Als ich dieses Buch zum ersten Mal gesehen habe, dachte ich, es wäre eine locker-leichte Geschichte über eine Freundschaft und das Leben. Was mich zu dieser Vorstellung geführt hat? Der Titel klingt für mich irgendwie nach einer typischen Sommerlektüre und das Cover wirkt in seinen leuchtenden Gelb- und Blautönen eher freundlich und macht gute Laune. Was dieses Buch wirklich ist? Eine aufwühlende und zum Nachdenken anregende Geschichte über die Schicksale zweier Menschen, die miteinander verbunden sind, egal wie viele Kilometer sie gerade trennen.

"Ein Sommer in Corona del Mar" ist definitiv keine leichte Sommerlektüre, doch gefallen hat es mir trotzdem. Die Geschichte dreht sich um die beiden Freundinnen Mia und Lorrie Ann. Lorrie Ann war früher immer das perfekte Mädchen, doch dann schien ihr das Schicksal immer und immer wieder übel mitzuspielen. Bis sie schliesslich barfuss und hungrig nach Jahren des Leidens vor Mias Haustüre steht und ihr die ganze Geschichte der letzten Jahre erzählt.

Das Buch behandelt viele Themen, die nicht leicht sind und manchmal haben mich gewisse Aussagen, gerade solche von Lorrie Ann, wirklich schockiert. "Eine Mutter hat das Recht ihr Kind zu töten" war definitiv eine von ihnen. Und während ich wirklich zu hundert Prozent versuchte, mich in Lorrie Ann hineinzuversetzen, versuchte ihr Handeln zu verstehen und sie nicht zu verurteilen, gelang es mir nicht. Offengesagt hasste ich ihren Charakter. Natürlich empfand ich Mitleid für sie, natürlich war mir klar, dass ihr Schicksal wirklich unglaublich hart war. Doch trotzdem ertappte ich mich immer wieder dabei, wie ich mir dachte, was sie für eine böse Hexe war und sie einfach nur als hinterlistig und fies empfand. Doch ich denke, gerade das ist die Stärke dieses Buches. Es hat unglaubliche Emotionen und Gefühle in mir geweckt und es hat es bisher noch selten gegeben, dass mich eine Person in einem Buch so angeekelt hat (nicht äusserlich sondern einfach von ihrem Denken und Handeln her). Ich finde es extrem bewundernswert, wie Rufi Thorpe diese Personen entwickelt hat, die wirklich etwas in mir ausgelöst haben.

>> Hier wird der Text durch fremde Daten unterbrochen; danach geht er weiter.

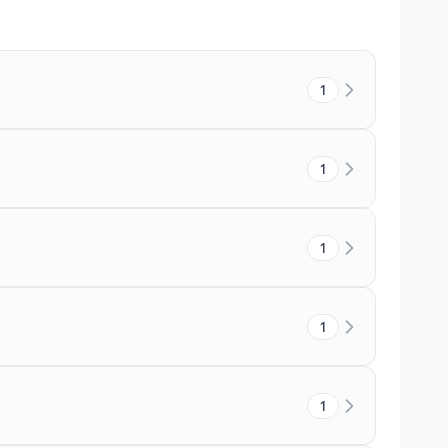
1
1
1
1
1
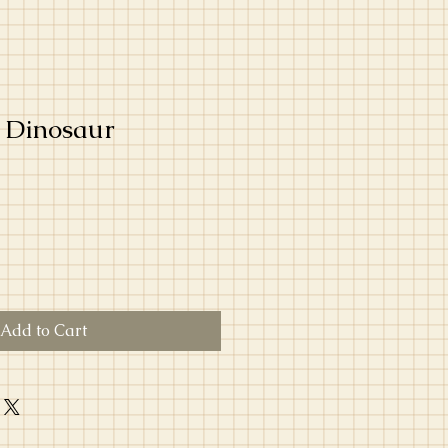
 Dinosaur
Add to Cart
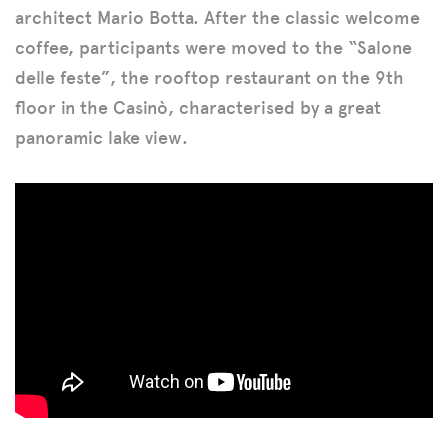
architect Mario Botta. After the classic welcome
coffee, participants were moved to the “Salone
delle feste”, the rooftop restaurant on the 9th
floor in the Casinò, characterised by a great
panoramic lake view.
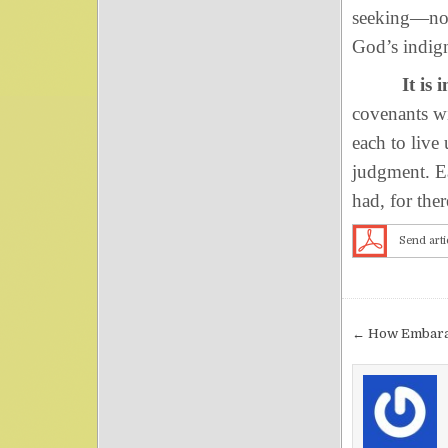
seeking—not
God’s indign
It is 
covenants wi
each to live
judgment. Ea
had, for ther
Send arti
Post nav
← How Embara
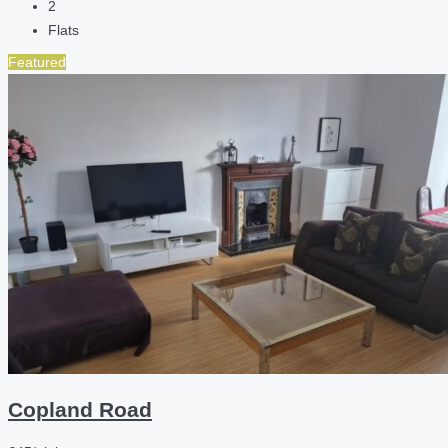
2
Flats
Featured
Copland Road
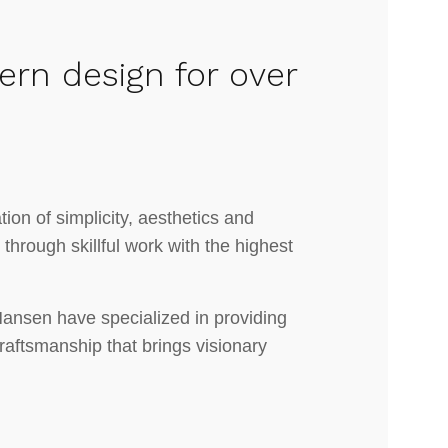
ern design for over
ion of simplicity, aesthetics and
e through skillful work with the highest
Hansen have specialized in providing
craftsmanship that brings visionary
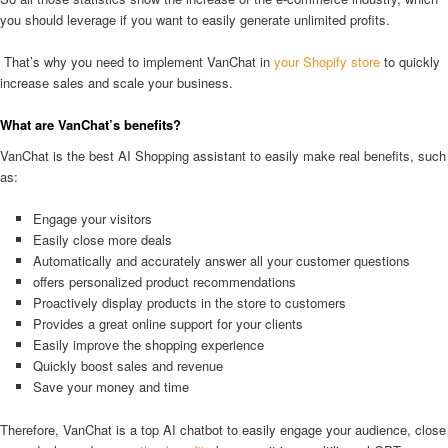
you should leverage if you want to easily generate unlimited profits.
That’s why you need to implement VanChat in
your Shopify store
to quickly
increase sales and scale your business.
What are VanChat’s benefits?
VanChat is the best AI Shopping assistant to easily make real benefits, such
as:
Engage your visitors
Easily close more deals
Automatically and accurately answer all your customer questions
offers personalized product recommendations
Proactively display products in the store to customers
Provides a great online support for your clients
Easily improve the shopping experience
Quickly boost sales and revenue
Save your money and time
Therefore, VanChat is a top AI chatbot to easily engage your audience, close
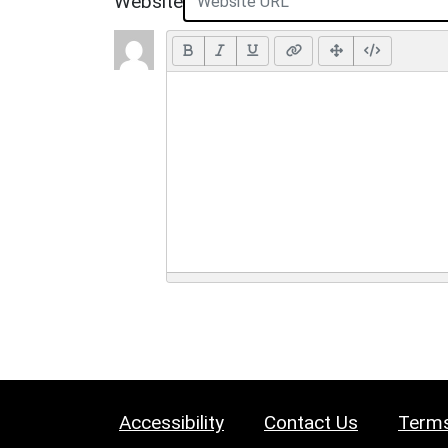
Website
Accessibility
Contact Us
Terms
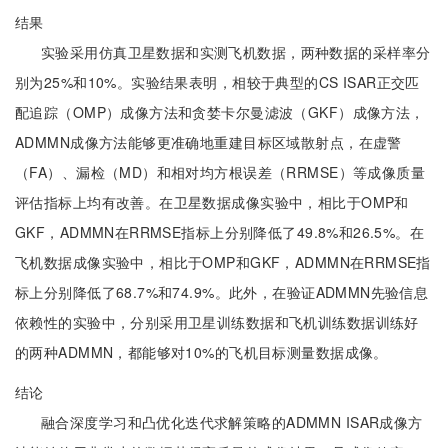
结果
实验采用仿真卫星数据和实测飞机数据，两种数据的采样率分
别为25%和10%。实验结果表明，相较于典型的CS ISAR正交匹
配追踪（OMP）成像方法和贪婪卡尔曼滤波（GKF）成像方法，
ADMMN成像方法能够更准确地重建目标区域散射点，在虚警
（FA）、漏检（MD）和相对均方根误差（RRMSE）等成像质量
评估指标上均有改善。在卫星数据成像实验中，相比于OMP和
GKF，ADMMN在RRMSE指标上分别降低了49.8%和26.5%。在
飞机数据成像实验中，相比于OMP和GKF，ADMMN在RRMSE指
标上分别降低了68.7%和74.9%。此外，在验证ADMMN先验信息
依赖性的实验中，分别采用卫星训练数据和飞机训练数据训练好
的两种ADMMN，都能够对10%的飞机目标测量数据成像。
结论
融合深度学习和凸优化迭代求解策略的ADMMN ISAR成像方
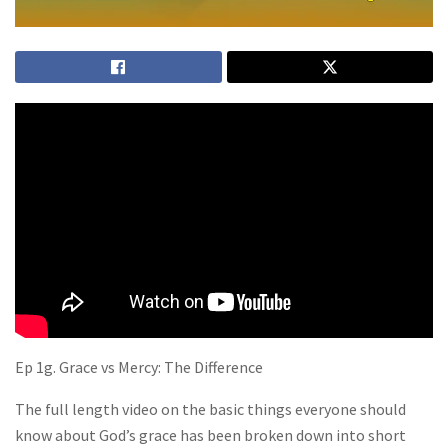
Ep 1g. Grace vs Mercy: The Difference
The full length video on the basic things everyone should
know about God’s grace has been broken down into short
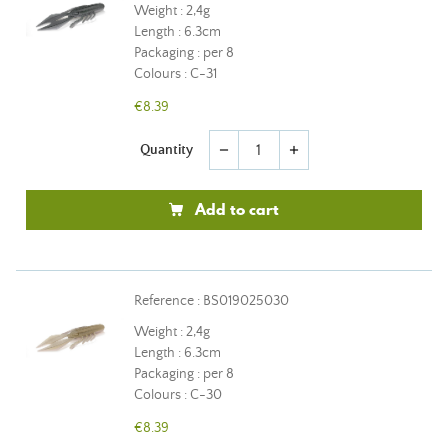
Weight : 2,4g
Length : 6.3cm
Packaging : per 8
Colours : C-31
€8.39
Quantity
remove
add
Add to cart
Reference : BS019025030
Weight : 2,4g
Length : 6.3cm
Packaging : per 8
Colours : C-30
€8.39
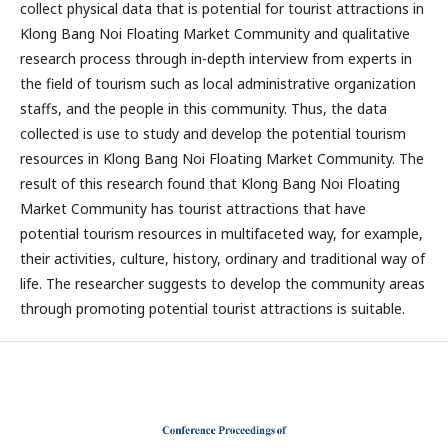
collect physical data that is potential for tourist attractions in
Klong Bang Noi Floating Market Community and qualitative
research process through in-depth interview from experts in
the field of tourism such as local administrative organization
staffs, and the people in this community. Thus, the data
collected is use to study and develop the potential tourism
resources in Klong Bang Noi Floating Market Community. The
result of this research found that Klong Bang Noi Floating
Market Community has tourist attractions that have
potential tourism resources in multifaceted way, for example,
their activities, culture, history, ordinary and traditional way of
life. The researcher suggests to develop the community areas
through promoting potential tourist attractions is suitable.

Einen kleinen Abzug muss ich machen, weil das Buch ab der Stelle, als Lorrie Ann wieder auftaucht teilweise etwas zu hastig und vollbepackt auf mich wirkte. Gerade die Geschichten, die Lorrie Ann von ihren Reisen erzählt, hätten meiner Meinung nach besser wirken können, wenn sie nicht so dicht erzählt worden wären. Ansonsten hat mir das Buch aber wirklich extrem gut gefallen und es hat wie gesagt auch starke Emotionen auslösen können, weshalb es von mir vier von fünf Sternen bekommt.